Thank you very much.
Good afternoon, gentlemen. First of all, thank you for being here today. We will carefully note all the suggestions you have made. Some of them are certainly very interesting.
Mr. Hanson and Mr. Kohlhauser, you both raised an issue that interests me. Any time you have to talk to the public as representatives of police forces, people always give you statistics. Statistics will indicate if crime rates have gone down, for instance. Everyone is against you. People say you are too strict, even though on the ground, you realize you need to be even stricter.
Consider the example raised by Terry Kohlhauser. We are also interested in that example. When someone commits a homicide and the body is found, it is considered a homicide in Canadian statistics. When someone goes missing and is never found, that case is not included in the statistics.

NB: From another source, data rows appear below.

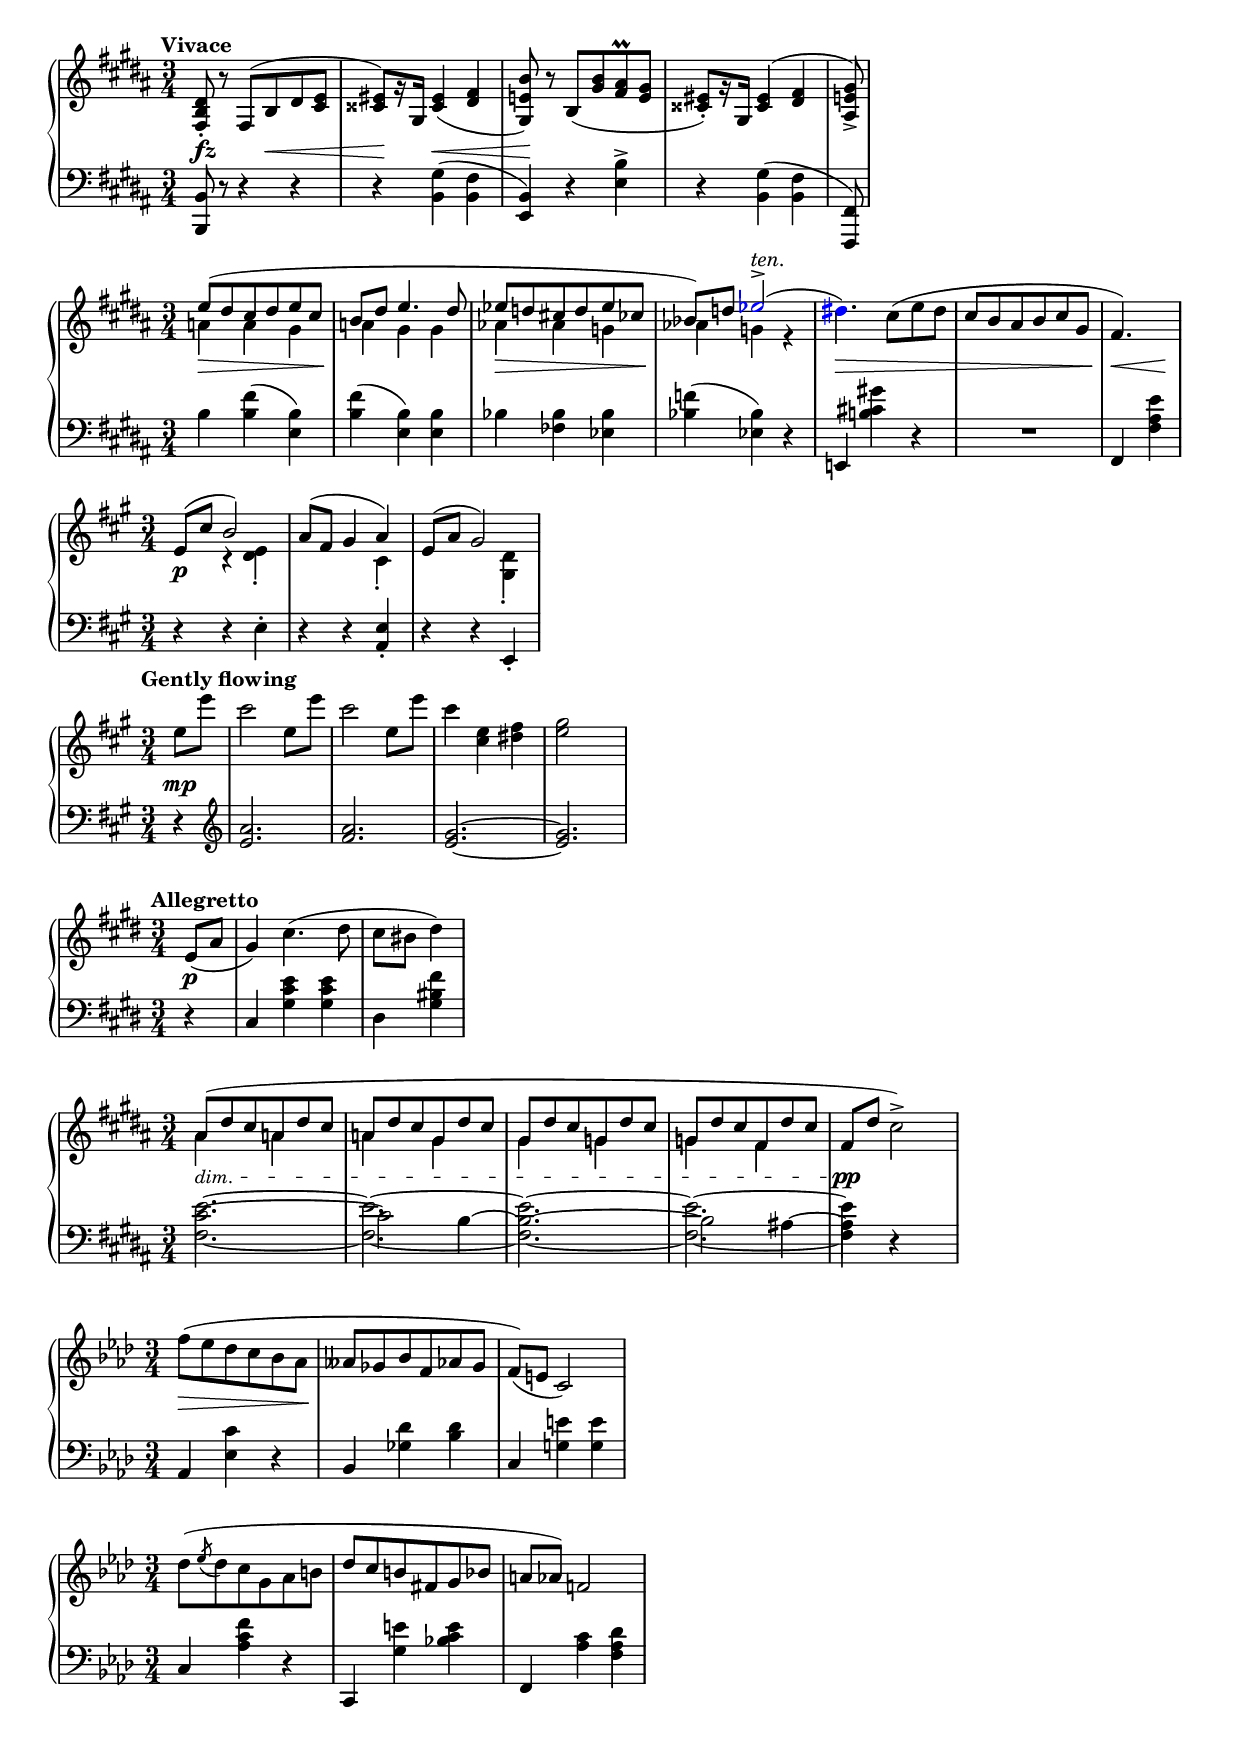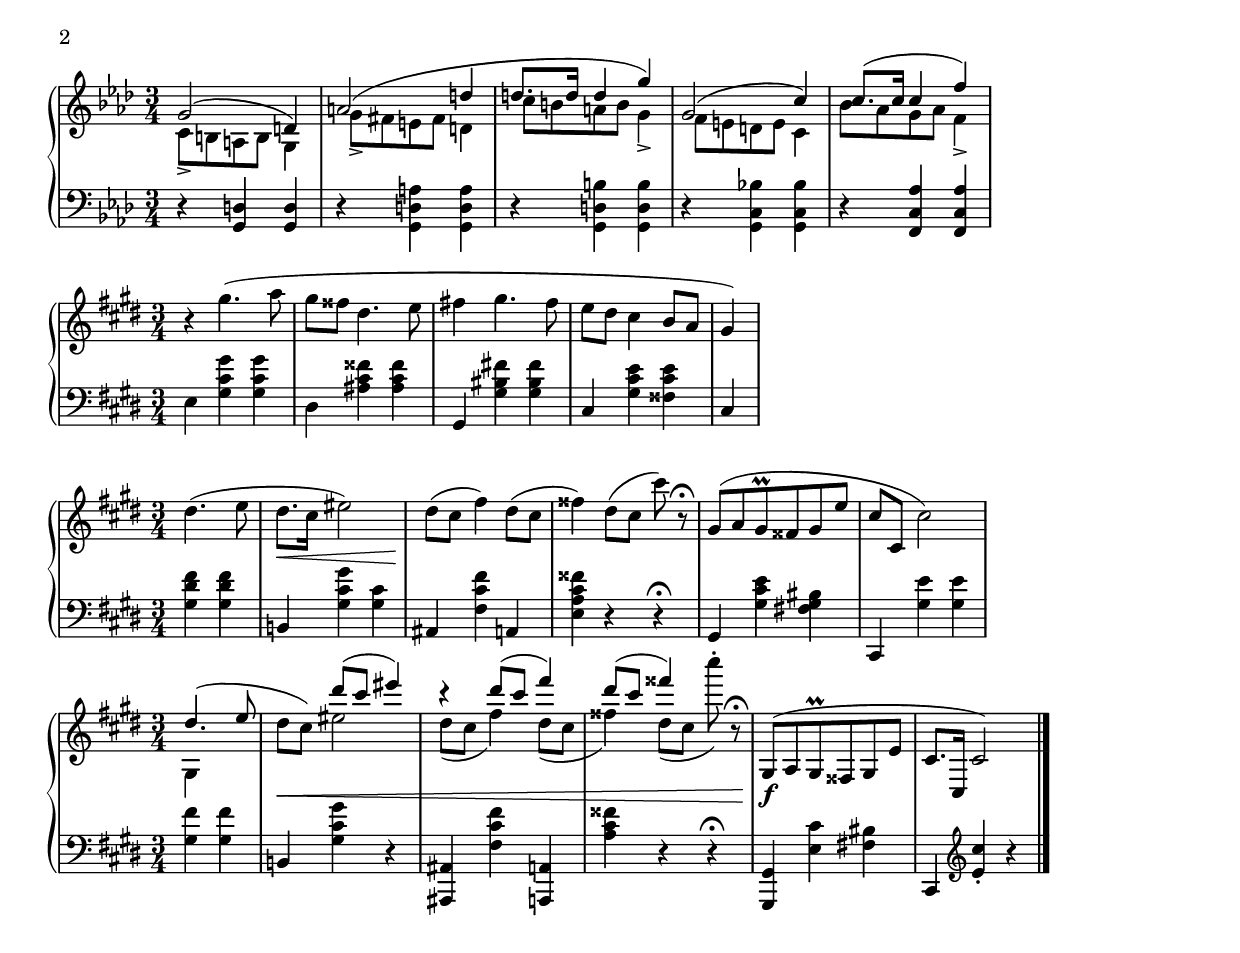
\version "2.22.1"
\language "english"

#(set-global-staff-size 18)

\header {
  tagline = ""
}

\paper {
  % system-system-spacing = #'((basic-distance . 0.1) (padding . 4))
}

global = {
  % \set Staff.printKeyCancellation = ##f
  \numericTimeSignature
  \compressEmptyMeasures
  \override TupletBracket #'bracket-visibility = #'if-no-beam
  \override MultiMeasureRest.expand-limit = #3
  \override Score.ChordName.font-name = #"Noto Serif"
  \override Score.ChordName.font-size = #0
  \override Score.LyricText.font-name = #"Noto Serif"
  \override Score.LyricText.font-size = #0
  \time 3/4
}

% op. 63, no. 1
\score {
  <<
    \new PianoStaff <<
      \new Staff \relative c' {
        \global
        \key b \major

        \tempo Vivace

        <fs, b ds>8-. r fs^( b ds <cs e> |
        <css es>)[ r16 gs] <css es>4( <ds fs> |
        <gs, e'! b'>8) r b( <gs' b> <fs as>\prall <e gs> |
        <css es>-.)[ r16 gs] <css es>4^( <ds fs>
        \partial 8 <as e'! gs>8->) |
      }
      \new Dynamics {
        s4\fz s8 s4.\< | s16 s16\! s8 s2\< | s16 s\!
      }

      \new Staff \relative c {
        \global
        \key b \major
        \clef bass

        <b, b'>8 r r4 r4 | r <b' gs'>( <b fs'> | <e, b'>) r <e' b'>-> |
        r <b gs'>( <b fs'> | <fs, fs'>8)
      }
    >>
  >>
  \layout {
    indent = 0
    \context {
      \Score \omit BarNumber
    }
  }
}

\score {
  <<
    \overrideProperty Score.NonMusicalPaperColumn.line-break-system-details #'((extra-offset . (0 . 2)))
    \new PianoStaff <<
      \new Staff \relative c' {
        \global
        \key b \major

        <<
          {
            e'8( ds cs ds e cs | b ds e4. ds8 |
            ef d cs! d ef cf | bf) d
            \override NoteHead.color = "blue" \override Accidental.color = "blue"
            ef2->^\markup { \italic "ten." }( | \stemNeutral ds!4.)
            \revert NoteHead.color \revert Accidental.color
            cs8( e ds | cs b as b cs gs | \partial 2 fs4.) s8 |
          }
          \\
          {
            a4 a gs | a gs gs | af af g | af g r | s2. | s2. | s2 |
          }
        >>
      }
      \new Dynamics {
        s2.\> | s2.\! | s2.\> | s2.\! | s2.\> | s2. | s4.\< s8\! |
      }

      \new Staff \relative c {
        \global
        \key b \major
        \clef bass

        b'4 <b fs'>( <e, b'>) <b' fs'>( <e, b'>) q | bf' <ff bf> <ef bf'> | <bf' f'>( <ef, bf'>) r |
        e,! <b''! cs! gs'!> r | R1*3/4 | \partial 2 fs,4 <fs' as e'> |
      }
    >>
  >>
  \layout {
    indent = 0
    \context {
      \Score \omit BarNumber
    }

    \context {
      \Staff \RemoveEmptyStaves
      \override VerticalAxisGroup.remove-first = ##t
    }
  }
}

\score {
  <<
    \new PianoStaff <<
      \new Staff \relative c' {
        \global
        \key a \major

        <<
          { e8( cs' b2) | a8( fs gs4 a) | e8( a gs2) } \\
          { s4 r <d e>-. | s2 cs4-. | s2 <gs d'>4-. }
        >>
      }
      \new Dynamics {
        s2.\p
      }

      \new Staff \relative c {
        \global
        \key a \major
        \clef bass

        r4 r e-. | r r <a, e'>-. | r r e-. |
      }
    >>
  >>
  \layout {
    indent = 0
    \context {
      \Score \omit BarNumber
    }
  }
}

\score {
  <<
    \new PianoStaff <<
      \new Staff \relative c' {
        \global
        \key a \major

        \tempo "Gently flowing"
        \partial 4 e'8 e' |
        cs2 e,8 e' | cs2 e,8 e' | cs4 <cs, e> <ds fs> | <e gs>2 s4 |
      }
      \new Dynamics {
        s4\mp
      }

      \new Staff \relative c {
        \global
        \key a \major
        \clef bass

        \partial 4 r4 | \clef treble
        <e' a>2. | <fs a> | <e gs> ~ | q |
      }
    >>
  >>
  \layout {
    indent = 0
    \context {
      \Score \omit BarNumber
    }
  }
}

\score {
  <<
    \new PianoStaff <<
      \new Staff \relative c' {
        \global
        \key cs \minor

        \tempo Allegretto
        \partial 4 e8( a | gs4) cs4.( ds8 | \partial 2 cs bs ds4) |
      }
      \new Dynamics {
        s2.\p
      }

      \new Staff \relative c {
        \global
        \key cs \minor
        \clef bass

        \partial 4 r4 | cs <gs' cs e> q | \partial 4 ds <gs bs fs'> |
      }
    >>
  >>
  \layout {
    indent = 0
    \context {
      \Score \omit BarNumber
    }
  }
}

\score {
  <<
    \new PianoStaff <<
      \new Staff \relative c' {
        \global
        \key b \major

        <<
          {
            as'8( ds cs a ds cs | a ds cs gs ds' cs | gs ds' cs g ds' cs | g ds' cs fs, ds' cs |
            \stemNeutral fs, ds' cs2->) |
          }
          \\
          {
            as4 s8 a4 s8 | a4 s8 gs4 s8 | gs4 s8 g4 s8 | g4 s8 fs4 s8 | s2. |
          }
        >>
      }
      \new Dynamics {
        \once \set decrescendoText = \markup { \small \italic "dim." }
        \once \set decrescendoSpanner = #'text
        \once \override DynamicTextSpanner.style = #'dashed-line
        s2.\> | s | s | s | s\pp
      }

      \new Staff \relative c {
        \global
        \key b \major
        \clef bass

        <<
          {
            \stemDown
            cs'2. ~ | \tweak NoteColumn.force-hshift #1.2 cs2 b4 ~ | b2. ~ |
            \tweak NoteColumn.force-hshift #1.2 b2 as!4 ~ | as4 s s |

          } \\
          {
            <fs _~ e' ^~>2. | <fs _~ e' ^~> | <fs _~ e' ^~> | <fs _~ e' ^~> | q4 d\rest s4 |
          }
        >>
      }
    >>
  >>
  \layout {
    indent = 0
    \context {
      \Score \omit BarNumber
    }
  }
}

% op. 63 no. 2
\score {
  <<
    \new PianoStaff <<
      \new Staff \relative c' {
        \global
        \key f \minor

        f'8( ef df c bf af | aff gf bf f \tweak Accidental.restore-first ##f af gf | f)( e c2) |
      }
      \new Dynamics {
        s2.\> | s2.\!
      }

      \new Staff \relative c {
        \global
        \key f \minor
        \clef bass

        af4 <ef' c'> r | bf <gf' df'> <bf df> | c, <g'! e'> q |
      }
    >>
  >>
  \layout {
    indent = 0
    \context {
      \Score \omit BarNumber
    }
  }
}

\score {
  <<
    \new PianoStaff <<
      \new Staff \relative c' {
        \global
        \key f \minor

        df'8( \acciaccatura ef df c g af b | df c b fs g bf | a af) f!2 |
      }

      \new Staff \relative c {
        \global
        \key f \minor
        \clef bass

        c4 <af' c f> r | c,, <g'' e'> <bf! c e> | f, <af' c> <f af df> |
      }
    >>
  >>
  \layout {
    indent = 0
    \context {
      \Score \omit BarNumber
    }
  }
}

\score {
  <<
    \new PianoStaff <<
      \new Staff \relative c' {
        \global
        \key f \minor

        <<
          { g'2( d4) | a'2( d4 | d8. d16 d4 g) | g,2( c4) | c8.( c16 c4 f) }
          \\
          { c,8-> b a b g4 | g'8-> fs e fs d4 | c'8 b a b g4-> | f8 e d e c4 | bf'8 af g af f4-> }
        >>
      }

      \new Staff \relative c {
        \global
        \key f \minor
        \clef bass

        r4 <g d'> q | | r <g d' a'> q | r <g d' b'> q |
        r <g c bf'!> q | r <f c' af'> q |
      }
    >>
  >>
  \layout {
    indent = 0
    \context {
      \Score \omit BarNumber
    }
  }
}

% op. 63 no. 3
\score {
  <<
    \new PianoStaff <<
      \new Staff \relative c' {
        \global
        \key cs \minor

        r4 gs''4.( a8 | gs fss ds4. e8 | fs!4 gs4. fs8 | e ds cs4 b8 a | \partial 4 gs4) |
      }

      \new Staff \relative c {
        \global
        \key cs \minor
        \clef bass

        e4 <gs cs gs'> q | ds <as' cs fss> q | gs, <gs' bs fs'!> q | cs, <gs' cs e> <fss cs' e> |
        \partial 4 cs4 |
      }
    >>
  >>
  \layout {
    indent = 0
    \context {
      \Score \omit BarNumber
    }
  }
}

\score {
  <<
    \new PianoStaff <<
      \new Staff \relative c' {
        \global
        \key cs \minor

        \partial 2 ds'4.( e8 | ds8. cs16 es2) | ds8( cs fs4) ds8( cs | fss4) ds8([ cs] cs') r\fermata |
        gs,8( a gs\prall fss gs e' | cs cs, cs'2) |
      }
      \new Dynamics {
        \partial 2 s2 | s2.\< | s2.\!
      }

      \new Staff \relative c {
        \global
        \key cs \minor
        \clef bass

        \partial 2 <gs' ds' fs>4 q | b,! <gs' cs gs'> <gs cs> | as, <fs' cs' fs> a, | <e' a cs fss> r r\fermata |
        gs,4 <gs' cs e> <fs! gs bs> | cs, <gs'' e'> q |
      }
    >>
  >>
  \layout {
    indent = 0
    \context {
      \Score \omit BarNumber
    }
  }
}

\score {
  <<
    \new PianoStaff <<
      \new Staff \relative c' {
        \global
        \key cs \minor

        \partial 2

        <<
          { s2 | s4 ds''8( cs es4) | r ds8( cs fs4) | ds8( cs fss4) s4 | }
          \\
          { \stemUp ds,4.^( e8 | \stemDown ds cs) es2 | ds8( cs fs4) ds8( cs | fss4) ds8([ cs] cs''^.) b,,\rest^\fermata }
          \\
          { \stemDown gs,4 s4 }
        >>

        gs8^( a gs\prall fss gs e' | cs8. cs,16 cs'2) | \bar "|."
      }
      \new Dynamics {
        \partial 2 s2 | s2.\< | s | s | s2.\f
      }

      \new Staff \relative c {
        \global
        \key cs \minor
        \clef bass

        \partial 2 <gs' fs'>4 q |
        b,! <gs' cs gs'> r | <as,, as'> <fs'' cs' fs> <a,, a'> | <a'' cs fss> r r\fermata |
        <gs,, gs'> <e'' cs'> <fs! bs> | cs, \clef treble <e'' cs'>-. r |
      }
    >>
  >>
  \layout {
    indent = 0
    \context {
      \Score \omit BarNumber
    }
  }
}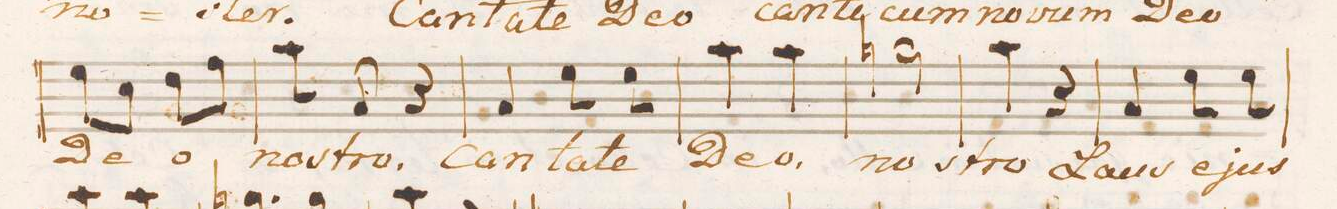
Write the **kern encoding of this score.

**kern	**text	**dynam
*I"Baſso.	*	*
*clefF4	*	*
*k[b-]	*	*
*M2/4	*	*
8G\L	De-	.
8E\J	.	.
8F\L	-o	.
8A\J	.	.
=66	=66	=66
8c\	nos-	.
8C/	-tro.	.
4r	.	.
=67	=67	=67
2ryy	.	.
=68	=68	=68
4C/	Can-	.
8G\	-ta-	.
8G\	-te	.
=69	=69	=69
4c\	De-	.
4c\	-o.	.
=70	=70	=70
2Bn\	no-	.
=71	=71	=71
4c\	-stro	.
4r	.	.
=72	=72	=72
4C/	Laus	.
8G\	e-	.
8G\	-jus	.
=73	=73	=73
*-	*-	*-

We checked and noted that 41% of missing persons are found; 59% are never seen again. These people are young girls and young boys, men and women who go missing and whose cases are not included in statistics. Perhaps they were killed by criminal organizations, which have become so intelligent that now they hide the body after killing someone. The bodies are not found, and this gives the impression that homicide rates are going down. However, when we look at at-risk populations, as Mr. Kohlhauser mentioned—prostitutes or poor people—we see that these groups are being killed and not included in the statistics because their bodies are not found. They are missing persons.
I know there has been an increase. But how do you see this increase on the ground? I wonder if you have your own statistics. The statistics we get from Statistics Canada are not always effective enough to help us.